Phase II: Ramp-up to Full Implementation
Federal Team Transition: In early 2015, a new team lead, also from the Department of the Treasury assumed leadership of the team. Early in the new team lead’s tenure, the Mayor’s office identified a set of top priorities for the DFWG. During this time, the team lead instituted weekly meetings of four deputies and monthly team meetings of the full membership of the DFWG to review annual work plans and progress reports on projects, as well as new programmatic opportunities.
Longer-term Areas of Focus and Priorities: Based on input from the Mayor, the DFWG focused on four areas: 1) neighborhood stabilization; 2) workforce development; 3) energy and resilience; and 4) international affairs. Within each area, the team developed priority projects for focusing implementation efforts with a deputy assigned to overseeing the work and managing the work plan.
Neighborhood stabilization projects built on the work already underway around demolition and blight removal.
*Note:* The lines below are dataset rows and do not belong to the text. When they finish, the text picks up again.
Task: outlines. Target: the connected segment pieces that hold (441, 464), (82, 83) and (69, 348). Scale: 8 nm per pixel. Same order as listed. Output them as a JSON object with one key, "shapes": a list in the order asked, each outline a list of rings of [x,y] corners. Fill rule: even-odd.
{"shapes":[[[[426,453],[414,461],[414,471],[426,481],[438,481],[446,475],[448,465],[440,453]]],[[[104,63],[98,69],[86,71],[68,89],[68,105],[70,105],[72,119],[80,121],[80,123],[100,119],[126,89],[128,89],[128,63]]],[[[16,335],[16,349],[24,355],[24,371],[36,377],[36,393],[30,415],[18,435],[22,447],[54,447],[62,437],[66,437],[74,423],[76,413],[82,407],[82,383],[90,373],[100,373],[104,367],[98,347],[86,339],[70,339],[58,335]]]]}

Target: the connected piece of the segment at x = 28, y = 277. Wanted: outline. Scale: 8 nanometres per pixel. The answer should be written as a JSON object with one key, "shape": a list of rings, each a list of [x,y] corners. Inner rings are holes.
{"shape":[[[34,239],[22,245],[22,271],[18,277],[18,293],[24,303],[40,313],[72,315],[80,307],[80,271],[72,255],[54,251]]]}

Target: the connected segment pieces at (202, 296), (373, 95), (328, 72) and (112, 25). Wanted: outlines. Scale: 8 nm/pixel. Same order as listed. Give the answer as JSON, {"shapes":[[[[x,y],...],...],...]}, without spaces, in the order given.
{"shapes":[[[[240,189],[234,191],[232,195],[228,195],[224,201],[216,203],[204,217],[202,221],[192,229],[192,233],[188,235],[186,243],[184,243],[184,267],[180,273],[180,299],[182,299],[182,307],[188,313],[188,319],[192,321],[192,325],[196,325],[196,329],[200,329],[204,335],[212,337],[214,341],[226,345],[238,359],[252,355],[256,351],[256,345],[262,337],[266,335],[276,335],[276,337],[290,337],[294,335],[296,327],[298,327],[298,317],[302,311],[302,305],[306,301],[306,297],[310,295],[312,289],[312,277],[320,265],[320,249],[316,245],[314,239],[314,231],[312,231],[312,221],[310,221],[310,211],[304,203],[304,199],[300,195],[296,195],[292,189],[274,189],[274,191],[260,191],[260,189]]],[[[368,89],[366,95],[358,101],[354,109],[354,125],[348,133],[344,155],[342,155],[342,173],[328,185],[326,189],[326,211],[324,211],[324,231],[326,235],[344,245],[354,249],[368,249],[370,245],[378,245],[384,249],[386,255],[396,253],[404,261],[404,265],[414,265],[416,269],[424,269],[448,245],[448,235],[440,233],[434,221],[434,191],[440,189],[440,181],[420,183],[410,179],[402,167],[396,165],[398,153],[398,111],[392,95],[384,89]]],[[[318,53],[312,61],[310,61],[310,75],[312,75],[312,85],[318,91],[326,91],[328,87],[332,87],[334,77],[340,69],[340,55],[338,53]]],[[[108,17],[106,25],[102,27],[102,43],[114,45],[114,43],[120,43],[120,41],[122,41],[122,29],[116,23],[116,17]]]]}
The team helped Detroit access more TARP funds, bringing the total to $125 million. This effort has helped the city staunch the spread of vacant and abandoned homes, while contributing to increases in property values. More recently, the team worked with banks, foundations and counseling agencies to launch a mortgage program that enables homeowners to buy and fix-up a home. To address workforce development priorities, the DFWG added a deputy from DOL who has helped coordinate federal resources while working collaboratively with the local workforce system. Detroit received a demonstration grant from DOL that focuses on employing youth and recently incarcerated individuals.
One of the most impactful accomplishments of the work in Detroit was technical assistance from the DOE on the use of LED lights to replace old sodium lights. Of the city’s 88,000 street lights, only about half were operational. The LED street light project, which included the establishment of a Public Lighting Authority to leverage public and private resources, has allowed the city to install 65,000 LEDs and restore light to the city.
Because Detroit is a border city connected by a bridge to Windsor, Canada, the DFWG approached Mayor Duggan with the offer of assistance in the area of international affairs. The State Department assigned a staff person to the DFWG to structure a strategy for a Mayor’s Office of International Affairs. The strategy includes business attraction, export promotion, global partnerships, and immigration to create economic opportunity for Detroiters.
Phase III: Sustaining the Work Entering the fall of 2016, the DFWG is working on its transition to the next phase of sustaining the work. The team has completed or is nearly complete with its annual work plan. The team is closing out certain projects and transitioning others to the city and local partners with ongoing technical assistance from federal team members based in their agencies’ local or regional offices.